Collection of experimental data

Ethics statement.

All experiments were carried out in accordance with the recommendations of the NIH Guide for the Care and Use of Laboratory Animals. The study protocol was approved by the Ethics Committee for Animal Experiments (COMETHEA) of the Jouy-en-Josas INRA Centre and AgroParisTech (approval number 11/017).
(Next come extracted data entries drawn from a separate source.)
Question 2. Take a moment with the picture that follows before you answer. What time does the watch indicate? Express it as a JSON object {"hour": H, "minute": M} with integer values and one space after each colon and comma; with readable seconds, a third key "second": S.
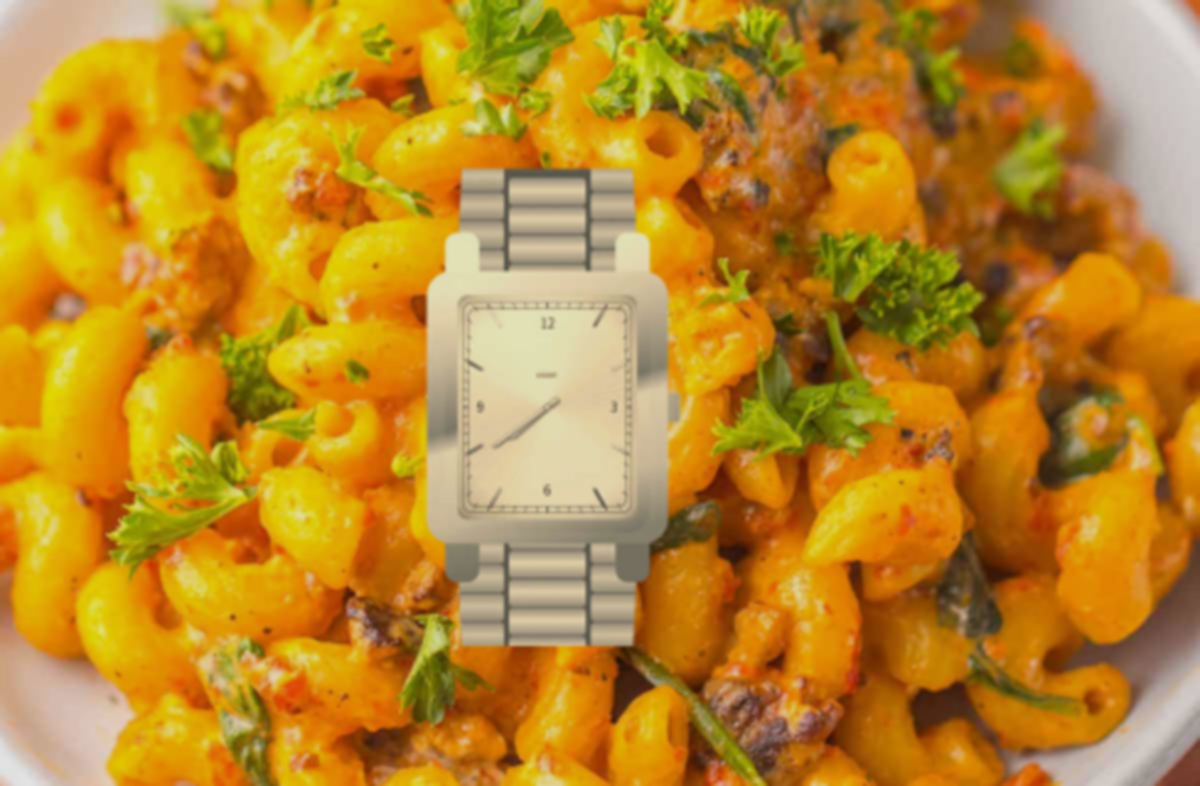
{"hour": 7, "minute": 39}
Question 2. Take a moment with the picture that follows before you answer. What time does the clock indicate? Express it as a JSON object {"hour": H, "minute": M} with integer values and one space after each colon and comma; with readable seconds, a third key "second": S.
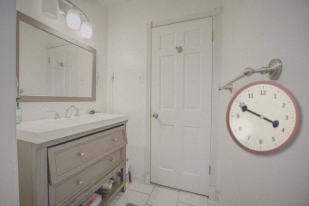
{"hour": 3, "minute": 49}
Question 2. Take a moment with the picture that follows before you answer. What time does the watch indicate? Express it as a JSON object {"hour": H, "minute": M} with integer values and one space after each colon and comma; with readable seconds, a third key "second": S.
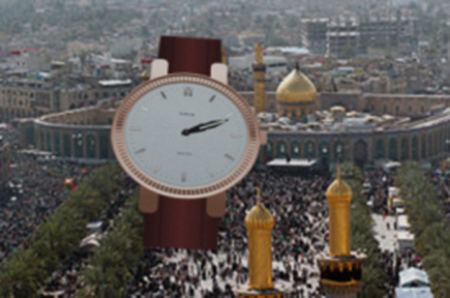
{"hour": 2, "minute": 11}
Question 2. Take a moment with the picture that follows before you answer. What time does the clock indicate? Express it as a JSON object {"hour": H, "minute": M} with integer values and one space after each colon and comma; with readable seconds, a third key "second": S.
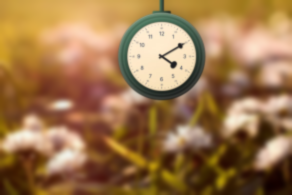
{"hour": 4, "minute": 10}
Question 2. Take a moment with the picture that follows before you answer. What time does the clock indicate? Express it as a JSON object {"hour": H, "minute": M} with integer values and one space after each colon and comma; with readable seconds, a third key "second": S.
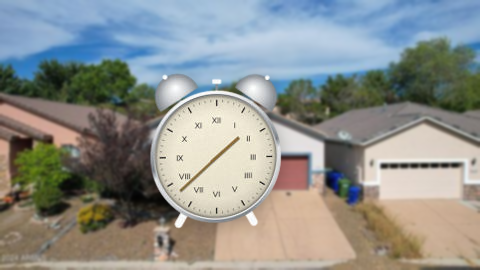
{"hour": 1, "minute": 38}
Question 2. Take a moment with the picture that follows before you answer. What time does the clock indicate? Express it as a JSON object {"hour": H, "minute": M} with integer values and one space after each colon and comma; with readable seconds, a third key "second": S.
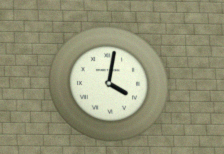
{"hour": 4, "minute": 2}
Ten male Wistar rats, initially weighing approximately 206±9 g, were maintained for 10 weeks under standard conditions and fed with a diet containing 20% of energy as milk P (casein), 55% as lipids and 25% as carbohydrates. The rats were housed individually in a temperature-regulated (22±2°C) room under a 12-h light-dark cycle (dark period from 17:00 to 5:00) and were given free access to food and water throughout the day. After 10 weeks, all the rats, weighing approximately 410±35 g, were euthanized after an overnight fast. The animals were anaesthetised by the inhalation of isoflurane and then killed by rupture of the aorta under deep anaesthesia. Their intestinal contents (in the caecum and colon), urine (in the bladder), blood (plasma and red blood cells) and various tissues (small intestine mucosa, liver, kidneys, tibialis anterior muscle, extensor digitorum longus muscle, heart, skin and hair) were collected. The sampling procedures were carried out as described previously [70]. Briefly, the P and non-P (containing mostly AA) fractions were isolated in each sampled tissue by acid precipitation and the soluble non-P fraction was filtered using 3 KDa cut-off filters to isolate the AA fraction. The urea and AA fractions in plasma, and the ammonia and urea fractions in urine, were extracted using cation-exchange resins. The analytical procedures used to isolate these N fractions were the same as those described previously [70].

Elemental analysis and isotopic determinations.
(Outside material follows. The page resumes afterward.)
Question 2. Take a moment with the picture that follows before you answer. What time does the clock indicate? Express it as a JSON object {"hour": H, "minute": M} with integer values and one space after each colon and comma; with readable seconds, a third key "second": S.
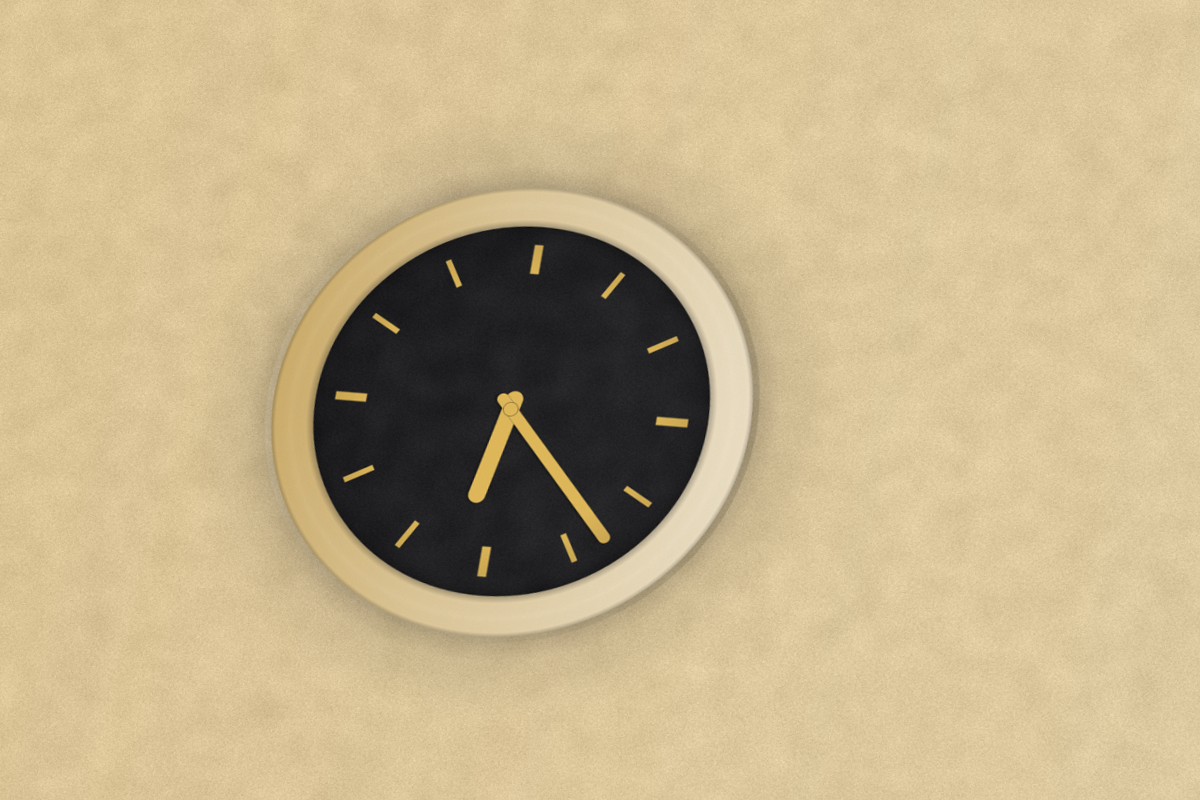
{"hour": 6, "minute": 23}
The stable isotope ratios of N were determined in each of the N fractions isolated from tissues (P and AA fractions), plasma (P, AA and urea fractions) and urine (ammonia and urea fractions) using an isotope-ratio mass spectrometer (Isoprime, VG Instruments, Manchester, UK) coupled to an elemental analyser (EA 3000, Eurovector, Italy). Internal standards (Tyrosine) were included in every run to correct for possible variations in the raw values determined by the mass spectrometer. Typical replicate measurement errors for these reference materials were ±0.1‰. Results were expressed using the delta notation according to the following equation:(1)where Rsample and Rstandard are the N isotope ratio between the heavier isotope and the lighter isotope (15N/14N) for the sample being analysed and the internationally defined standard (atmospheric N2, Rstandard = 0.0036765), respectively, and δ is the delta notation in parts per 1000 (‰) relative to the standard.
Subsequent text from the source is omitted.